In 1936, Alfred Sherwood Romer named the type species Ctenospondylus casei. The generic name, from Greek κτείς, kteis, "comb", and σφόνδυλος, sphondylos, "vertebra", referred to the form of the back sail. The specific name honoured Ermine Cowles Case, who first reported the type specimen in 1910. The fossil had been found in Archer County at the Slippery Creek site in the Belle Plains Formation, dating from the Artinskian. The holotype is AMNH 4047, already found in 1881 by William Fletcher Cummins, collecting for Edward Drinker Cope. It consists of a neck vertebra, two back vertebrae, two broken off spines and rib fragments.

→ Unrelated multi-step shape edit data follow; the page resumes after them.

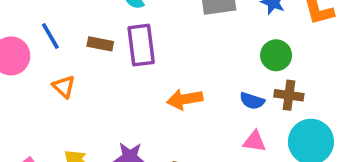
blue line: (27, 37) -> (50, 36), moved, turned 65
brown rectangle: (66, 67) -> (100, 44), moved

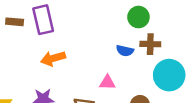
orange arrow: (185, 99) -> (53, 58), moved
pink triangle: (254, 141) -> (107, 82), moved

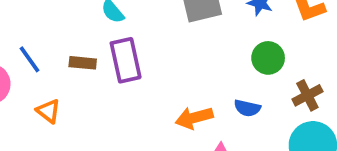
brown cross: (150, 44) -> (307, 95), moved, turned -30
orange arrow: (53, 58) -> (194, 118), moved

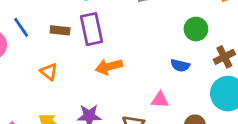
orange triangle: (48, 111) -> (49, 72), moved
orange arrow: (194, 118) -> (109, 67), moved

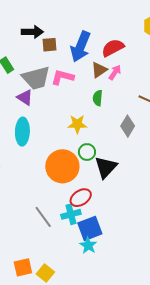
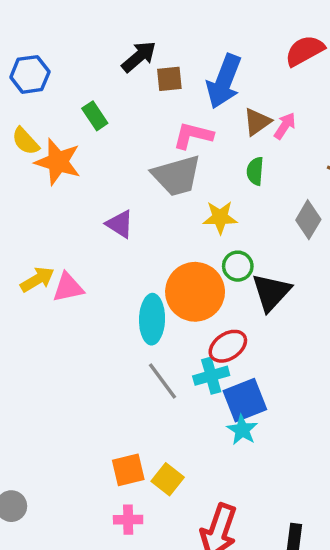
black arrow: (32, 32) -> (139, 57), turned -40
red semicircle: (113, 48) -> (305, 51), moved
gray trapezoid: (36, 78) -> (177, 176), moved
purple triangle: (25, 97) -> (120, 224), moved
cyan ellipse: (22, 132) -> (152, 319), moved

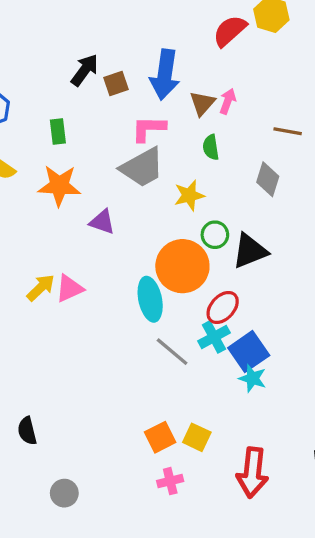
green rectangle: (95, 116) -> (58, 131), turned 40
orange star: (58, 162) -> (59, 186), moved
black triangle: (271, 292) -> (250, 251), turned 39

In 1964, far more complete material from Utah and Arizona was referred to the species by Peter P. Vaughn. This included specimen NTM VP 1001: a partial skeleton with skull; NTM VP 10014: a number of back vertebrae; NTM VP 10015: additional back vertebrae; NTM VP 10016: two skull bones; and NTM VP 10017: a series of three back vertebrae. The specimens are part of the collection of the Navajo Tribal Museum.

In 1978, David Berman named a second species: Ctenospondylus ninevehensis. The specific name refers to the Niniveh Limestone Member of the Greene Formation, dating from the Sakmarian where it was found at Clark Hill in Monroe County, Ohio. The holotype is specimen MCZ 3386, found by Donald Baird in June 1955. It consists of a partial skeleton with fragmentary skull, a spine from the axis, four back vertebrae, four tail vertebrae, neck ribs, dorsal ribs, a shoulder blade, two humeri, and the right pelvis. Specimen MCZ 4458, a right maxilla, was referred to the species. Berman considered C. ninevehensis more basal than Ctenospondylus casei and only referred the second species to the genus because of the similar spine length. Later specimen MCZ 8635-42 was referred, a skull; MCZ 8665, a jugal bone and MCZ 3102, a skeleton with skull.

The spines of Ctenospondylus are longer than those of Sphenacodon but shorter than those of Dimetrodon. They also lack the dumbbell-shaped upper profile of the latter genus and are more transversely flattened. The skull of Ctenospondylus is, as far as can be judged from the limited material found, very similar to that of other sphenacodontids.